通常、薬を開発した製薬会社には特許が認められます。
というのも、新薬を開発するためには非常に多額の資金と長期的な時間がかかるため、新薬の成分や製法に特許を与えることで、製薬会社の利益を守る必要があるからです。
新薬の特許は一般的に20年から25年、新薬が承認されてからではなく、新薬の開発を始めた時点からの期間で認められ、その期間中は新薬についての利益は開発した製薬会社がすべて手にすることができるようになっています。
ですから、消費者が価格の安いジェネリックを購入することができるのは、その特許期間が終了してからということになります。
しかし、一部の国や地域では、薬に対する特許が認められていないところがあります。
そのような国としてはインドが有名ですが、インドでは成分特許や製法特許がないため、開発された新薬をすぐにコピーして販売することができます。
もちろん、このようなことは先進国においては特許侵害に当たる行為ですが、後進国の場合には医薬品の値段が高すぎると庶民が病気の治療をすることができないという背景もあるため、製薬会社も目をつぶっているような状態なのです。

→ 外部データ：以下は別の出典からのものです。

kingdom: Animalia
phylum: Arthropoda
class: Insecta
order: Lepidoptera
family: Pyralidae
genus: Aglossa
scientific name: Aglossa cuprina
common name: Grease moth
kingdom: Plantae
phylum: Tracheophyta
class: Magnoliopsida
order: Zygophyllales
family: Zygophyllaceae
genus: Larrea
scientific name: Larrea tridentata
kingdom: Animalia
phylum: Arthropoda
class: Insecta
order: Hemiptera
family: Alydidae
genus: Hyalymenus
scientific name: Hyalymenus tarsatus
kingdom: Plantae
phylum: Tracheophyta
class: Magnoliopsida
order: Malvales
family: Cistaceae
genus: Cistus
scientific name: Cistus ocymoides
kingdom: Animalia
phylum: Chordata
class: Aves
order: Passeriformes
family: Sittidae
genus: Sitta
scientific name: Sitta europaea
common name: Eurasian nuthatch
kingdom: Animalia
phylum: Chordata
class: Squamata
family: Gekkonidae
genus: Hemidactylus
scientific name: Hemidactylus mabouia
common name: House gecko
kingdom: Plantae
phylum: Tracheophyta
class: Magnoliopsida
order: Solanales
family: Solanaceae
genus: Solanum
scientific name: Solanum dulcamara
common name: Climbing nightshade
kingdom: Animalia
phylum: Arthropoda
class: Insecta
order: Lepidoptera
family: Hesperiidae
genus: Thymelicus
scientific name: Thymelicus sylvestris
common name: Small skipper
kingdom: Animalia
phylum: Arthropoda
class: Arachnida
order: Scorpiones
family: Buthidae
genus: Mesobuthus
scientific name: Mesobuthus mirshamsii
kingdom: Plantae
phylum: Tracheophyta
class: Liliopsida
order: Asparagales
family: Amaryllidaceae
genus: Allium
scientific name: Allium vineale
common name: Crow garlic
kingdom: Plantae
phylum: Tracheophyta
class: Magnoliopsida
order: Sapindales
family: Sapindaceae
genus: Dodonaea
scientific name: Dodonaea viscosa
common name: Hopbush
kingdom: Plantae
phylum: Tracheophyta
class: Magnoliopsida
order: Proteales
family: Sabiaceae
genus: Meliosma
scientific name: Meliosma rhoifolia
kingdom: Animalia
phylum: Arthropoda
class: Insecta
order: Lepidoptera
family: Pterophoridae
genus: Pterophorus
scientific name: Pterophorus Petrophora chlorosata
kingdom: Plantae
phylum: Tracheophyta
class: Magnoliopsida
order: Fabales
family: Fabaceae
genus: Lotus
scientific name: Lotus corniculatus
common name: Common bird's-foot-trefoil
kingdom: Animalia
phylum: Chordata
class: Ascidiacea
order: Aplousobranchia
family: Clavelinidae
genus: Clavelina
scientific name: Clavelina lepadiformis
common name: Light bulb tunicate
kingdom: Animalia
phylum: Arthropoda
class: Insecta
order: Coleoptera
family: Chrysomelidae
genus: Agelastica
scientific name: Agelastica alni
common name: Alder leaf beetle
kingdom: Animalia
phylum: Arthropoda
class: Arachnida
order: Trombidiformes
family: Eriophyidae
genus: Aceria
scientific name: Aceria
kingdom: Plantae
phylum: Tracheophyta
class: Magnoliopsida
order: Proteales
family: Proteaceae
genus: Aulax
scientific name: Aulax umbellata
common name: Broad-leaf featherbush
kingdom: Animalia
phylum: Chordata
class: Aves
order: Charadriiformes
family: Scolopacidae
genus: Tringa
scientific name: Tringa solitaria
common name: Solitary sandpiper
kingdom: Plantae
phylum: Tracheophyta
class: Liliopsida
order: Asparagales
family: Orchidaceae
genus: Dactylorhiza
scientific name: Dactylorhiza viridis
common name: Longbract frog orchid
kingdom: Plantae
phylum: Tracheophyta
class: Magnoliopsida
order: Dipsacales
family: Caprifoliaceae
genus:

こういった薬も個人輸入を利用することで日本人であっても購入することができます。

もちろん違法ではありません。
一般的に言って、新しい薬ほど高い効果が期待できますし、副作用の心配も少ないため、安くジェネリックを購入できるというのはとてもありがたいことです。
ただし、海外から医薬品を輸入するときには注意も必要になります。
というのも、こういった薬には出処が明らかでない製品も混在しているからです。

相場よりも非常に安価な製品の場合には、それが正規品ではなく偽造品である可能性も否定できません。
効果がないだけなら良いですが、場合によっては健康を損なうこともありますから、本物がどうかということはしっかりと確認しておく必要があります。
できるだけ安全に海外医薬品を購入するならば、信頼できる代行業者を利用するとよいでしょう。
ネットで検索をすれば評判の良い代行業者がみつかりますから、そういった業者を利用することで偽物を掴まされるといった危険性はかなり減らすことができます。